No céu tem pão?

Já tinha ouvido falar de Michael Pollan por conta de amigos, e vi entrevistas do cara no YouTube. Fiquei interessada e decidi ir atrás das obras dele. Por algo que foi quase uma conjunção astral (ganhar um vale-compras da Kindle + livros legais em promoção na Amazon), baixei para ler “Cozinhar: uma História Natural da Transformação”, um dos mais recentes.

A obra é dividida em 4 partes, cada uma representando os 4 elementos: fogo (onde ele aborda a arte do churrasco), água (o incrível processo de cozinhar carne de panela), ar (sobre pães) e terra (fermentação).
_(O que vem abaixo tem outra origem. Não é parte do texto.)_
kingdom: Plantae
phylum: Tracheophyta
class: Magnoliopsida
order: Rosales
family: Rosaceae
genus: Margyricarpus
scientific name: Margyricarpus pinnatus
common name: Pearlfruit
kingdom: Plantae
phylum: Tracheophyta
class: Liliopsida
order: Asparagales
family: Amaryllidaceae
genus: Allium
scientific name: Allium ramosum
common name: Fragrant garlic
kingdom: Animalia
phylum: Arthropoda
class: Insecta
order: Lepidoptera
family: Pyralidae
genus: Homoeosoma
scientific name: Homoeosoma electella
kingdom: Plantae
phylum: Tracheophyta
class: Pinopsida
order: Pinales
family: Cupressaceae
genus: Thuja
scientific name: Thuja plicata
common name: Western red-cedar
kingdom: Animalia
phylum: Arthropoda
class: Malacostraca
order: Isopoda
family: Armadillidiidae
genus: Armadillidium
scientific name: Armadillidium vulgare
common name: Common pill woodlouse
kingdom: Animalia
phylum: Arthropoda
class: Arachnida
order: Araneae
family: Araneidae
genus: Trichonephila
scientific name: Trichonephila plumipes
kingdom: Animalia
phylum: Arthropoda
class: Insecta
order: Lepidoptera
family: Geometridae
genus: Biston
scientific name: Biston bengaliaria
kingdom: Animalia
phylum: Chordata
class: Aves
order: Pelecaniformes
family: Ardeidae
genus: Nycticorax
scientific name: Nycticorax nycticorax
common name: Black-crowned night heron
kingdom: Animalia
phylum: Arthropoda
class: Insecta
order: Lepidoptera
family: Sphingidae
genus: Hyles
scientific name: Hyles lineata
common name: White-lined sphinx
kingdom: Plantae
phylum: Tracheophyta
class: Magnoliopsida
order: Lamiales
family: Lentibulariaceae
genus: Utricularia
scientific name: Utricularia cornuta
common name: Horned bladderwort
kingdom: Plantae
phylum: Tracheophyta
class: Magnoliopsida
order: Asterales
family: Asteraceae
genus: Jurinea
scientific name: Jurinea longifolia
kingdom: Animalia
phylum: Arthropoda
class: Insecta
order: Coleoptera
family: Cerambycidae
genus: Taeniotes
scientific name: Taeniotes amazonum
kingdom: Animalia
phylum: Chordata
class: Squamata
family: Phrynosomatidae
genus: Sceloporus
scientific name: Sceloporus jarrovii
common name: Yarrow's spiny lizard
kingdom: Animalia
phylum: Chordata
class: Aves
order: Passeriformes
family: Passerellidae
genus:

Basicamente, Pollan apresenta a história dos alimentos e de suas preparações. Mas não é apenas isso: ele apresenta, com citações científicas inclusive, a maneira assombrosa com que a indústria alimentícia moldou nossos hábitos e nos fez comer coisas não tão boas assim pura e simplesmente para garantir mais lucros às empresas. A reunião de pessoas queridas em torno de uma caçarola fumegante foi dando lugar ao hábito solitário de esquentar lasanha congelada no microondas; o pão integral e de fermentação lenta e natural perdeu feio para pães de forma com leveduras quase instantâneas, processos de ultramoagem e “branqueamento” de farinhas, e altos índices glicêmicos. Mas não se preocupe: apesar das informações por vezes chocantes, a leitura é deliciosa e dá água na boca.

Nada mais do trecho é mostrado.